43- Cwtch.

89 19 248
                                    

Cwtch: (n.) more than a cuddle or a hug, when you give someone a cwtch, you figuratively give them a safe place.

── ⋆⋅ ☾☼ ⋅⋆ ──
Julian.

«Non ha accettato?»

«Non ha accettato» confermai al mio migliore amico, che mi osservava sistemare i documenti nel mio ufficio con una fretta disumana. «Ed è fastidioso non poterle dire niente, perché ha ragione».

«Hai chiesto alla tua vecchia psicologa di fare domande a tutti i suoi colleghi per scoprire se abbiano mai avuto in cura Lilith Andersen; è folle, lo sai?»

«Sapevo che avrebbe rifiutato, ma dovevo provarci» alzai le spalle. «Loro e quel segreto professionale del cazzo» biascicai.

«Anche gli avvocati ne hanno uno» rifletté il biondino, seduto comodamente sulla mia sedia girevole dietro la scrivania. «E in teoria ne hai uno anche tu».

«Lo rispetto sempre, non puoi dire il contrario».

«Non ci capisco un bel niente, quindi non fa molta differenza per me» sospirò. «Come procede il processo per il caso Kelly? I giornali dicono che siano stati trasferiti in una comunità, per adesso».

«Già».

«Pensavo ci fossero stati dei risvolti dopo il colloquio con quel Davis» sembrò genuinamente deluso, quasi quanto me.

«Novità ci sono, ma Josh vuole aspettare» sbuffai. «Quei bastardi degli avvocati di controparte potrebbero appellarsi al fatto che Rachel abbia fornito informazioni false dicendo di essere scappata, quando è stata rilasciata.

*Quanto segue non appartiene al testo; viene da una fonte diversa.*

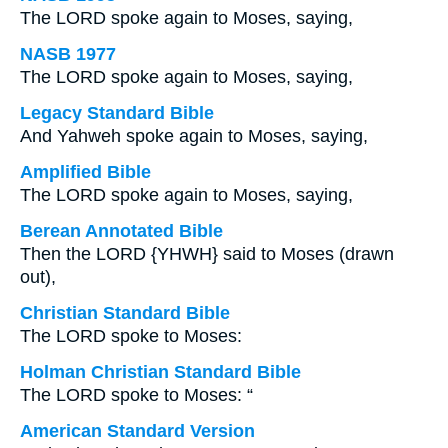
The LORD spoke again to Moses, saying,
NASB 1977
The LORD spoke again to Moses, saying,
Legacy Standard Bible
And Yahweh spoke again to Moses, saying,
Amplified Bible
The LORD spoke again to Moses, saying,
Berean Annotated Bible
Then the LORD {YHWH} said to Moses (drawn
out),
Christian Standard Bible
The LORD spoke to Moses:
Holman Christian Standard Bible
The LORD spoke to Moses: “
American Standard Version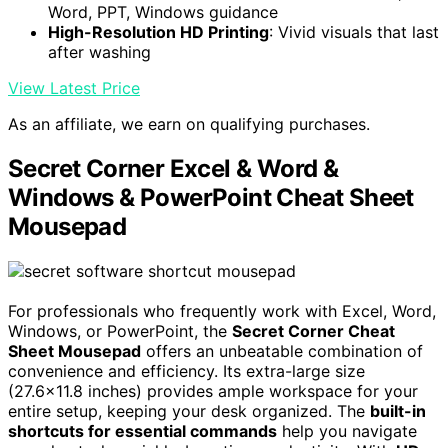
Word, PPT, Windows guidance
High-Resolution HD Printing
: Vivid visuals that last
after washing
View Latest Price
As an affiliate, we earn on qualifying purchases.
Secret Corner Excel & Word &
Windows & PowerPoint Cheat Sheet
Mousepad
For professionals who frequently work with Excel, Word,
Windows, or PowerPoint, the
Secret Corner Cheat
Sheet Mousepad
offers an unbeatable combination of
convenience and efficiency. Its extra-large size
(27.6×11.8 inches) provides ample workspace for your
entire setup, keeping your desk organized. The
built-in
shortcuts for essential commands
help you navigate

È una situazione delicata, così dice Josh».

«Inutile spiegarmi i dettagli, non capisco» ridacchiò. «Ma sembra una pessima situazione».

«Lo è».

«E tu?»

«Io cosa?»

«Come stai, Julian?»

«Bene».

«Sei sicuro?»

«Sì, ne sono sicuro».

La sua ombra si muoveva sul pavimento mentre si alzava e faceva il giro della scrivania per raggiungermi. Una mano si posò sulla mia spalla, l'altra si adagiò sulla pila di documenti che stavo sistemando, interrompendomi.

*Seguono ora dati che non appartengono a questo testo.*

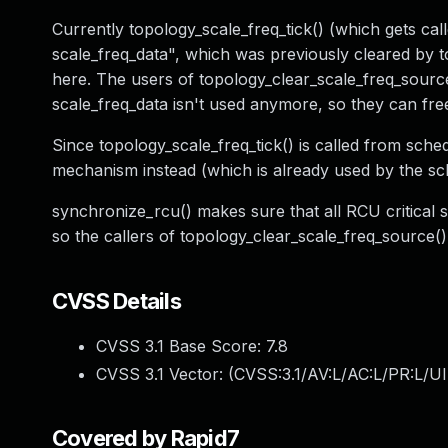
Currently topology_scale_freq_tick() (which gets cal
scale_freq_data", which was previously cleared by t
here. The users of topology_clear_scale_freq_sourc
scale_freq_data isn't used anymore, so they can fre
Since topology_scale_freq_tick() is called from sche
mechanism instead (which is already used by the sch
synchronize_rcu() makes sure that all RCU critical sec
so the callers of topology_clear_scale_freq_source()
CVSS Details
CVSS 3.1 Base Score:
7.8
CVSS 3.1 Vector: (
CVSS:3.1/AV:L/AC:L/PR:L/UI
Covered by Rapid7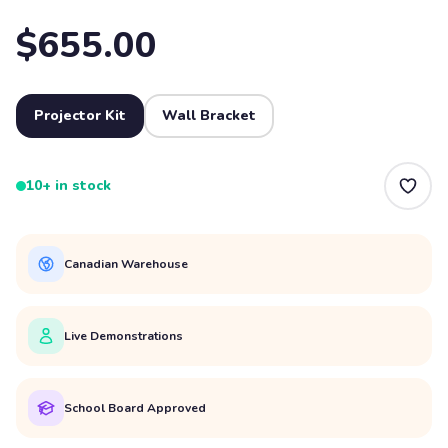
$655.00
Projector Kit
Wall Bracket
10+ in stock
Canadian Warehouse
Live Demonstrations
School Board Approved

Mi costrinse a voltarmi verso di lui e a guardarlo negli occhi. Sospirò, e sembrava in attesa di qualcosa.

«Dico davvero, Andrew» alzai le spalle. «È tutto nella norma, sono solo impegnato con il lavoro e non ho tempo per svagarmi e uscire con te e Kris, mi spiace essere assente».

«Non stavo parlando di me e Kris» scosse il capo. «Sei come un fratello per me, sono soltanto preoccupato... Parli poco, ti chiudi in te e nel tuo lavoro. Non ti fa bene».

Le sue parole mi fecero tirare fuori un timido sorriso di riconoscimento, anche se la gioia era lontana. Il lavoro riempiva le mie giornate e, in teoria, avrei dovuto esserne contento, ma ormai era diventato una fuga dai miei pensieri, un peso che sentivo ogni volta che affrontavo i documenti del caso Kelly.

Non avevo cercato Lilith, né di persona né da remoto. Pensavo fosse troppo presto, considerando le circostanze dell'ultima volta, e, in parte, non sapevo neanche cosa dirle.

D'altro canto, lo studio legale di Josh era diventato una sorta di secondo ufficio per me, e finivo per fare avanti e indietro da un edificio all'altro per scartoffie e questioni burocratiche che non interessavano a nessuno.